Die brutale Gewalt findet in einem gesellschaftlichen Klima statt, in dem rechten Positionen wieder hof- und salonfähig geworden sind: in Zeitungsschlagzeilen, in Talkshowsesseln und in den Parlamenten. Mit der AfD ist ein politischer Akteur rechts der Union entstanden, mit dem „man reden kann“ und der dem rassistischem Mob gerne die ersehnte Bestätigung gibt. Die beständige Radikalisierung der AfD hat ihren Wahlerfolgen bisher keinen Abbruch getan. Ganz im Gegenteil: AfD und rechte Bewegungen stehen aktuell besser da als je zuvor. Nicht trotz martialischer Rhetorik und offenem Gewaltaufruf, sondern gerade wegen. Sie mobilisiert diejenigen, die nachts davon träumen, selbst die Waffe in die Hand zu nehmen oder doch zumindest von den guten Plätzen aus zusehen zu dürfen. Die beständigen Beschwörungen des Bürgerkriegs und der gewaltsamen Selbstermächtigung der Höckes und Kubitscheks stehen den Schundromanen, an deren Verherrlichung eines race war die Generation des NSU sich aufgeilte, in nicht allzu viel nach. Die AfD gewinnt Land in den gesellschaftlichen Debatten, streicht ihre Ausschlusslisten zusammen und erweitert ihre Abschusslisten. Während sich die rassistische Hetze lange in erster Linie gegen Geflüchtete richtete oder „Islamisten“ als Chiffre für „die Anderen“ herhielten, nimmt die Partei aktuell türkeistämmige Menschen ins Visier. Dahinter steckt mehr als die Lust, auf noch mehr Minderheiten herumhacken zu können. Wenn die AfD-Vorsitzende erklärt, Deniz Yücel sei ungeachtet seiner Staatsbürgerschaft kein Deutscher und ein Poggenburg „Kümmelhändler“ und „Kameltreiber“ ins Bierzelt schreit, so ist das nicht übers Ziel hinausgeschossen, sondern kalkuliert. Was den Poggenburgs und Weidels der Nation nämlich im Gegensatz zu all jenen klar ist, die der AfD mit (Volks-)Aufklärung über ihren Charakter beikommen wollen: Mit offenen Worten und offenem Rassismus lässt sich in Deutschland ordentlich punkten. Gerade türkeistämmige Einwohner_innen gelten rassistischer Agitation als Menschen, denen es höchstens zum „Passdeutschen“ gereicht, die auch im Besitz der Staatsbürgerschaft unveränderbar fremd, auf jeden Fall aber potentiell unzuverlässig bleiben.

+-------+

**ANFORDERUNG A**: Wandle die Zeilen der Datensätze in eine JSON-Liste von Zeichenketten um, eine Zeichenkette pro Zeile und ohne Leerzeilen. Lass die Bilder dabei weg.
**ANFORDERUNG B**: Setze den Text über die AfD und die rassistische Hetze im Anschluss an seinen letzten Satz fort.
Der Text und die Datensätze stammen aus verschiedenen Quellen.

**DATENABSCHNITT**:
+-------+

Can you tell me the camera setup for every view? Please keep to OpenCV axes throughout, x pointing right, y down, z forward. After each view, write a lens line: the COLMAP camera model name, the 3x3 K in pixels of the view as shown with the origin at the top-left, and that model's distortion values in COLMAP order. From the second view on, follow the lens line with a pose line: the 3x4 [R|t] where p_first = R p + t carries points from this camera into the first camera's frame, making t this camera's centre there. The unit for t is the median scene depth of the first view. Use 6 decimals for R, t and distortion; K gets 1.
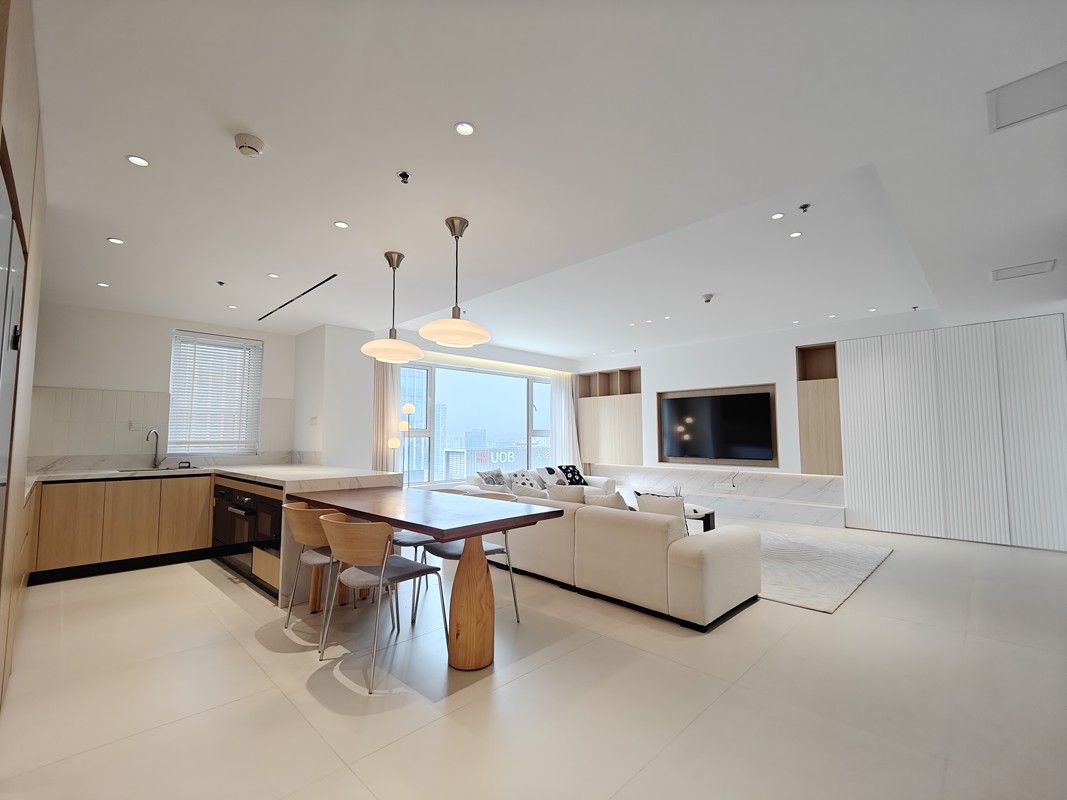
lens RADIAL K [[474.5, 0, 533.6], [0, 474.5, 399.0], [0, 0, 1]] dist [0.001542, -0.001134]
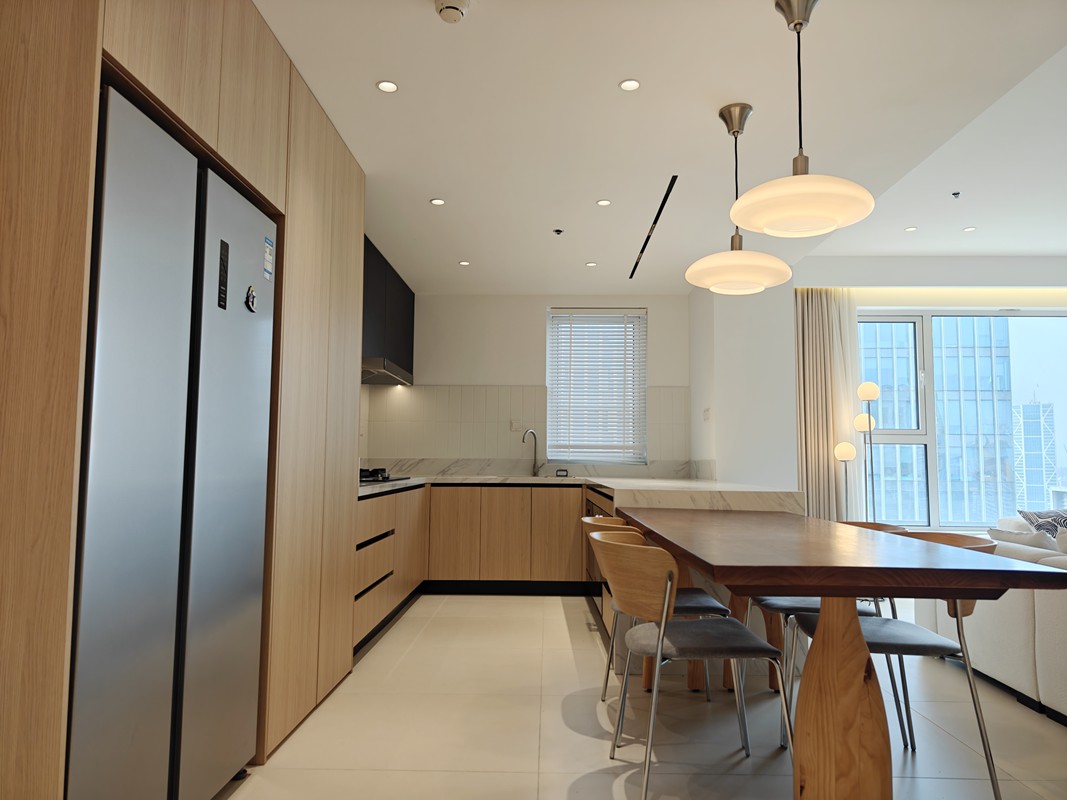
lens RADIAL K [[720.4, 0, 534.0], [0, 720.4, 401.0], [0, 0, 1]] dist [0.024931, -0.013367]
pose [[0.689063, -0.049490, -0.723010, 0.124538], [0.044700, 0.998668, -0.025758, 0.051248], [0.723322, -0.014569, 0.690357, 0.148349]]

+-------+

**ANTWORT A**:
[
  "Can you tell me the camera setup for every view? Please keep to OpenCV axes throughout, x pointing right, y down, z forward. After each view, write a lens line: the COLMAP camera model name, the 3x3 K in pixels of the view as shown with the origin at the top-left, and that model's distortion values in COLMAP order. From the second view on, follow the lens line with a pose line: the 3x4 [R|t] where p_first = R p + t carries points from this camera into the first camera's frame, making t this camera's centre there. The unit for t is the median scene depth of the first view. Use 6 decimals for R, t and distortion; K gets 1.",
  "lens RADIAL K [[474.5, 0, 533.6], [0, 474.5, 399.0], [0, 0, 1]] dist [0.001542, -0.001134]",
  "lens RADIAL K [[720.4, 0, 534.0], [0, 720.4, 401.0], [0, 0, 1]] dist [0.024931, -0.013367]",
  "pose [[0.689063, -0.049490, -0.723010, 0.124538], [0.044700, 0.998668, -0.025758, 0.051248], [0.723322, -0.014569, 0.690357, 0.148349]]"
]

**ANTWORT B**:
Für etwas besseres als die Nation
Jedem Versuch, Menschen rassistisch aus der Gesellschaft auszuschließen, muss radikal widersprochen werden. Es reicht nicht aus, sich für „Integration“ auszusprechen. Denn so sehr die Einforderung von Respekt, Teilhabe und fundamentalen Rechten Unterstützung verdient, sowenig darf dabei aus den Augen verloren werden, was für gewöhnlich gemeint ist, wenn das Schlagwort der „Integration“ in den Raum gestellt wird. Wenn über die „Integration“, also den Einschluss von Menschen in die Gesellschaft, in der sie leben, gesprochen wird, so steht der Begriff in der Regel für eine zu erbringende Leistung. Die Integration galt und gilt weniger als ein Angebot der gesellschaftlichen Teilhabe, sondern impliziert vielmehr die Aufforderung zur Assimilation, deren Vollständigkeit und Aufrichtigkeit gleichzeitig immer in Zweifel gezogen wird. Integration meint stets auch die Integration in den Ausbeutungs- und Verwertungsprozess der menschlichen Arbeitskraft. Dementsprechend richten sich die Einladungen an künftige „Zuwanderer“ vor allem an Menschen, denen ein Ausgleich von Fachkräftemängeln bzw. die Steigerung der Produktivkraft des Standorts Deutschland zugedacht wird.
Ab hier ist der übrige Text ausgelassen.